ExxonMobil

In 2018, ExxonMobil left ALEC, a highly controversial lobbying group, due to disagreement on climate change positions. CBIS pushed this issue at our last in-person dialogue, asking for policy consistency.  Exxon also announced robust methane reduction goals, to decrease it overall greenhouse gas profile.

In December 2017, ExxonMobil announced it would produce the Two Degree Assessment that CBIS and other institutional investors requested through a successful shareholder proposal in May. Subsequently, the company release two reports in February 2018, with analysis of “energy demand sensitivies, implications of Two Degree scenarios, and positioning for a lower-carbon future.” CBIS will be reviewing these thoroughly and reporting back to our investors on our learnings and future action steps.

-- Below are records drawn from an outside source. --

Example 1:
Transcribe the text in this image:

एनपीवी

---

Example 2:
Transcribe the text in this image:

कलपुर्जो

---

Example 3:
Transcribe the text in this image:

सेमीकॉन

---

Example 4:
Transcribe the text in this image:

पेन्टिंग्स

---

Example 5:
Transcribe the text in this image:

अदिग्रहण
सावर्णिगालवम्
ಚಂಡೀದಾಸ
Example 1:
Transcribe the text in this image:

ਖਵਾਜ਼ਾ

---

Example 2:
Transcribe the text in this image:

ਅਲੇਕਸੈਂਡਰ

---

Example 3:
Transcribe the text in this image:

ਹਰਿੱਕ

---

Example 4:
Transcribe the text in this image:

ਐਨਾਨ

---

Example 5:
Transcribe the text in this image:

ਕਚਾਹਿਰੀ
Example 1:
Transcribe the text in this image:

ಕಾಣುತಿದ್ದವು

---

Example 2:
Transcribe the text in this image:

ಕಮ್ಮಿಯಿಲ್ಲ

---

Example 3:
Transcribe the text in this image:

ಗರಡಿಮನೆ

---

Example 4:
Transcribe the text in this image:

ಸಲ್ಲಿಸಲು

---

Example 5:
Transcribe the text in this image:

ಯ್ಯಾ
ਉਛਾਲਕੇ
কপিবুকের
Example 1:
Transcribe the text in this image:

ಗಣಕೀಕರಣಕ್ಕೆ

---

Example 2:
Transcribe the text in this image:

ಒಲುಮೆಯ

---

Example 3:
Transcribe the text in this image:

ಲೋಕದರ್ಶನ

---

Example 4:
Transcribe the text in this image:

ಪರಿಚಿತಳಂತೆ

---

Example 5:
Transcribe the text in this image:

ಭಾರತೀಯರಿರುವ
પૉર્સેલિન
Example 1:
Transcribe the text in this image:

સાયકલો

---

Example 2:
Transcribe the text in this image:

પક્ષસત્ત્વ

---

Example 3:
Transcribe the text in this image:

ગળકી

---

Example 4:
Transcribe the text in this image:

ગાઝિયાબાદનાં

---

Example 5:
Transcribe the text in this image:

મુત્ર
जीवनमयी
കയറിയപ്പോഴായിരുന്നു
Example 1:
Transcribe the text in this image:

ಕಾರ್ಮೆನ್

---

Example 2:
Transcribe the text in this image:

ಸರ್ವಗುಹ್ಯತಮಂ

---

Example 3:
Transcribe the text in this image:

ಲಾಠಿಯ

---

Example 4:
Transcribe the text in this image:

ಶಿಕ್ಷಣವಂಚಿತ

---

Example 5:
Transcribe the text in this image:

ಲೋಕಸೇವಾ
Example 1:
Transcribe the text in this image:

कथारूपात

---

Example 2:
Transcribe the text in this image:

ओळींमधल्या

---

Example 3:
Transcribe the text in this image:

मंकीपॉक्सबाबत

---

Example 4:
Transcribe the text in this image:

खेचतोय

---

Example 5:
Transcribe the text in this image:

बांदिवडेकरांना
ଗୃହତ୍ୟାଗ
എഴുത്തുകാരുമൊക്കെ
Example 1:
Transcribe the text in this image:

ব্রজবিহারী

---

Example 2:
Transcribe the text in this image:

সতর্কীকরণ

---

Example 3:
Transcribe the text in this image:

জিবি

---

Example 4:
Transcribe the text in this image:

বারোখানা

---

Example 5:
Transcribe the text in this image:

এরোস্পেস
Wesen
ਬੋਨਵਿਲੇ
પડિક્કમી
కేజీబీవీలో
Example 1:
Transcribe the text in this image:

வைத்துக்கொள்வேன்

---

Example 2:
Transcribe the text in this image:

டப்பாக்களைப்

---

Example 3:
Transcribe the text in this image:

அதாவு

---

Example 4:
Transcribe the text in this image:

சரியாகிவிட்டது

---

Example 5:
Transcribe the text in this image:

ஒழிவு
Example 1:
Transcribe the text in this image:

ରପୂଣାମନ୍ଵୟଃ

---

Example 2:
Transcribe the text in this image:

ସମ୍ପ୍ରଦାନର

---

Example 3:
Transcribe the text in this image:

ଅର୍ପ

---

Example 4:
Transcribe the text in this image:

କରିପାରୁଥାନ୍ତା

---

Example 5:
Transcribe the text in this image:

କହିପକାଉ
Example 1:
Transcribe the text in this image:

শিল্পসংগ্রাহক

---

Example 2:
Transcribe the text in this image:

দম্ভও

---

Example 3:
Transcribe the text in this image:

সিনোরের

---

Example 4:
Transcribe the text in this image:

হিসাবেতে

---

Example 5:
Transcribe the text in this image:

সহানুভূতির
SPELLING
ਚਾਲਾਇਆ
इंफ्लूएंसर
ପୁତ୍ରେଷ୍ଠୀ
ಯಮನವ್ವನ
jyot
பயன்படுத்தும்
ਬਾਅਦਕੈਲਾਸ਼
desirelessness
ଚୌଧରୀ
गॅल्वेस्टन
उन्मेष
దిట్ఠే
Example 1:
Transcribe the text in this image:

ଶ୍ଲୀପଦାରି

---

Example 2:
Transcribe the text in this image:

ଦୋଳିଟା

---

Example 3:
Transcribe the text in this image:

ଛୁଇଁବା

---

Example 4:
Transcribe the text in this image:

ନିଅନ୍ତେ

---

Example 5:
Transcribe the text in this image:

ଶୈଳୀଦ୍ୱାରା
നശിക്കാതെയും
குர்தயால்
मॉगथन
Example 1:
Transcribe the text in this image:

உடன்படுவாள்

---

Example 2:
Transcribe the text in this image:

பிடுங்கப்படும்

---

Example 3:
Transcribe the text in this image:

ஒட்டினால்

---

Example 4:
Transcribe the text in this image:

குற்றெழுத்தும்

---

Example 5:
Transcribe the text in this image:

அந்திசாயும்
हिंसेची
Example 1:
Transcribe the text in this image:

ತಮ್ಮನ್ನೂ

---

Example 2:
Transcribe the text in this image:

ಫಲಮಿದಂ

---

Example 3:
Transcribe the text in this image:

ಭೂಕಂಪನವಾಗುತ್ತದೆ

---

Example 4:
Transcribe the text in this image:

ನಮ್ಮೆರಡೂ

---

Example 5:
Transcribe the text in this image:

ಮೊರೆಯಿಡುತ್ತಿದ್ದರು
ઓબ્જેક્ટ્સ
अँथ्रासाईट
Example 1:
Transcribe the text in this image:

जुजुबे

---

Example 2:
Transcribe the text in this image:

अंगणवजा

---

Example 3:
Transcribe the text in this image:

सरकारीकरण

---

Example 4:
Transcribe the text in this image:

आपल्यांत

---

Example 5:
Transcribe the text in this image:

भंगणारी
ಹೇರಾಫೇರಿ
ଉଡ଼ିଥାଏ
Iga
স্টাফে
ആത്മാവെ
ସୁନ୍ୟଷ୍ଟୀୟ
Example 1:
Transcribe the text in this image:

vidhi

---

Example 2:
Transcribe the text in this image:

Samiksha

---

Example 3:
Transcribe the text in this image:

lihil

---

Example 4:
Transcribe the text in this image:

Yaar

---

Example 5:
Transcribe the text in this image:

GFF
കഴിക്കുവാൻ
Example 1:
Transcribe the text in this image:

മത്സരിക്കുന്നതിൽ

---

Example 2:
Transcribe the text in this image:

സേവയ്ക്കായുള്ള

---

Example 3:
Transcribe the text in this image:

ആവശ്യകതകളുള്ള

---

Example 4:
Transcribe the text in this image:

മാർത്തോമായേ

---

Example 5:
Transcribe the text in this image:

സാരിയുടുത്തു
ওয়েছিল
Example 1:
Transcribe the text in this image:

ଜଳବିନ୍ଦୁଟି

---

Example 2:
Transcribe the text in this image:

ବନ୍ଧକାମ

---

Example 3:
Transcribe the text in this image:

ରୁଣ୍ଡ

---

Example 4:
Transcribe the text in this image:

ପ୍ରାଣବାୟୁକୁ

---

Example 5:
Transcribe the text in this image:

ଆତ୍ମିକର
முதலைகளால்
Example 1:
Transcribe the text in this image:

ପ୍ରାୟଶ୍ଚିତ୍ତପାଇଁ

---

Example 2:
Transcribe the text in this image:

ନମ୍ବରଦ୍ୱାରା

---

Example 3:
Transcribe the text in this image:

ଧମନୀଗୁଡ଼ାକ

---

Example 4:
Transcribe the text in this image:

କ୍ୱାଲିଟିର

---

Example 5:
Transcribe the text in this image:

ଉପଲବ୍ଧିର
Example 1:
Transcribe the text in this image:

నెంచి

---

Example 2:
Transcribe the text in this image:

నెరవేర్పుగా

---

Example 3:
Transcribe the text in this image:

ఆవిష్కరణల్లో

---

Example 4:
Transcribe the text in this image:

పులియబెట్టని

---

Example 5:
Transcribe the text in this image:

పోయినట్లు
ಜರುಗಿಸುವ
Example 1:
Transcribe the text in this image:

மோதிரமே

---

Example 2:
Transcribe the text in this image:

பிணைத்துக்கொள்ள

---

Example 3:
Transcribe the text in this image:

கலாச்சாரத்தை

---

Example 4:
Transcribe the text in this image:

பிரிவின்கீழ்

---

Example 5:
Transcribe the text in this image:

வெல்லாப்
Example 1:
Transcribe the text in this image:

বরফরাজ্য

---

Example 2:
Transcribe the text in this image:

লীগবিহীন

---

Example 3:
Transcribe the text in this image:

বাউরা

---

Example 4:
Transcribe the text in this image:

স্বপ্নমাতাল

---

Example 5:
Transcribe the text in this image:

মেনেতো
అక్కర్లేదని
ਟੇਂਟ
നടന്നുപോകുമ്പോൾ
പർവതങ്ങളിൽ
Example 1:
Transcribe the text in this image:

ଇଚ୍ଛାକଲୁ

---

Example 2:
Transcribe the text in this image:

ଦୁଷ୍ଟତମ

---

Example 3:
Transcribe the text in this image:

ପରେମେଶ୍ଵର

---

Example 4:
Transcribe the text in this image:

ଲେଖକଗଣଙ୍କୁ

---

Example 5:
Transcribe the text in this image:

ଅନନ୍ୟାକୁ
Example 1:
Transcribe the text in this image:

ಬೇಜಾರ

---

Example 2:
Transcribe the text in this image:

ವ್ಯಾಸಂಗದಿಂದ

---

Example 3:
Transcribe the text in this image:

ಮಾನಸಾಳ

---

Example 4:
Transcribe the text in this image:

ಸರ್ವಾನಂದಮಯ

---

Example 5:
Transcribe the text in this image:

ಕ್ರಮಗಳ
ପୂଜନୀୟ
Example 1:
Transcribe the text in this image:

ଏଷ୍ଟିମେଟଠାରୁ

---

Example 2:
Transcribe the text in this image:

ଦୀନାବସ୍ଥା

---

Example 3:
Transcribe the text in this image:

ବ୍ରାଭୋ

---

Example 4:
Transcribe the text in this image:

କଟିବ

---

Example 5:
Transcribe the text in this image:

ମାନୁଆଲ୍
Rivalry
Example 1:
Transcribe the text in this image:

On May 31, 2017, shareholders voted 62.1% in favor of Proposal 12, or the Two Degree Assessment proposal, which asked the company for reporting on its fossil fuel reserve risk under a 2 degree Celsius world. CBIS was a co-filer on the proposal and spent time and resources to build support from other faith investors, and to make the business case to dozens of large institutional investors globally. CBIS was part of a coalition of 54 investors respresenting $5 trillion in assets under management. Two-thirds of the filers were faith-based, and most were Catholic institutions. The resolution was the first environmental resolution to pass at Exxon, and the second highest vote in the company’s history.

In February 2017, CBIS hosted a meeting of over 75 investors in Washington, DC, in late February, featuring many of the top 100 holders of the company, to discuss where Exxon and its peers stand on key investor asks related to the energy transition.

In 4Q 2016, CBIS began to spearhead a new strategy to bring the weight of faith based investors behind a proposal asking for an assessment of the company’s reserves and resiliency under a two degree policy scenario (aka, the Paris Agreement). CBIS also met with the company in December, and pressed the company on its Energy Outlook assumptions, public policy, legal firestorms, and positioning the company for more rapid industry transition. We subsequently filed the Two Degree Assessment proposal after the dialogue took place, seeing no major changes in commitment or strategy from the company during that meeting. As of March 31, 2017, there are now over 50 co-filers to the proposal, representing over $4 trillion in assets under management. The proposal is consistent with requests for enhanced climate change disclosure that CBIS has requested of BP and Royal Dutch Shell.

CBIS co-filed a shareholder resolution in 4Q 2015 asking the company to support the goal of limiting global average temperature increases to 2°C above pre-industrial levels, in line with the goals of the recent Paris Climate Accord. On December 17, 2015, CBIS participated in a call with Exxon Mobil to discuss the resolution. Shareholders encouraged the company to establish goals for its climate change program, as many of their oil and gas peers have done. Simply reducing emissions by any amount over any time frame is not an effective way for investors to measure success. The company attempted to block our resolution from appearing on the ballot, as it disagrees with setting goals and instead feels its performance should be assessed based on solutions they put forward. However, it was unsuccessful, and a vote was held at the annual shareholder meeting in May 2016. CBIS attended the meeting and addressed the board, speaking on behalf of vulnerable communities and addressing the need for a new business model that takes into account the impacts on those communities while still providing energy to those who need it. The resolution received a vote of 18.5% in favor, a positive result for a first time resolution.

We believe that millions who live in poverty may face climate impacts and will depend on high emitting sectors to take action. The Pope’s 2015 encyclical, Laudato Si’, made a new moral call for attending to our common home. While Exxon Mobile provides vital energy services to the global economy, as the largest publicly traded oil company in the world and one of the largest greenhouse gas emitters globally, the company can play an important role in addressing climate change and providing leadership for the transition to a low-carbon economy. We are hopeful further conversation will change Exxon Mobil’s stance.

CBIS had previously filed a greenhouse gas (GHG) emissions reduction resolution at Exxon Mobil in advance of the company’s May 2015 annual meeting. Despite CBIS’ efforts to organize a Declare Your Vote initiative, the final vote was 9.6% in favor, in part due to changes at the largest proxy voting agency.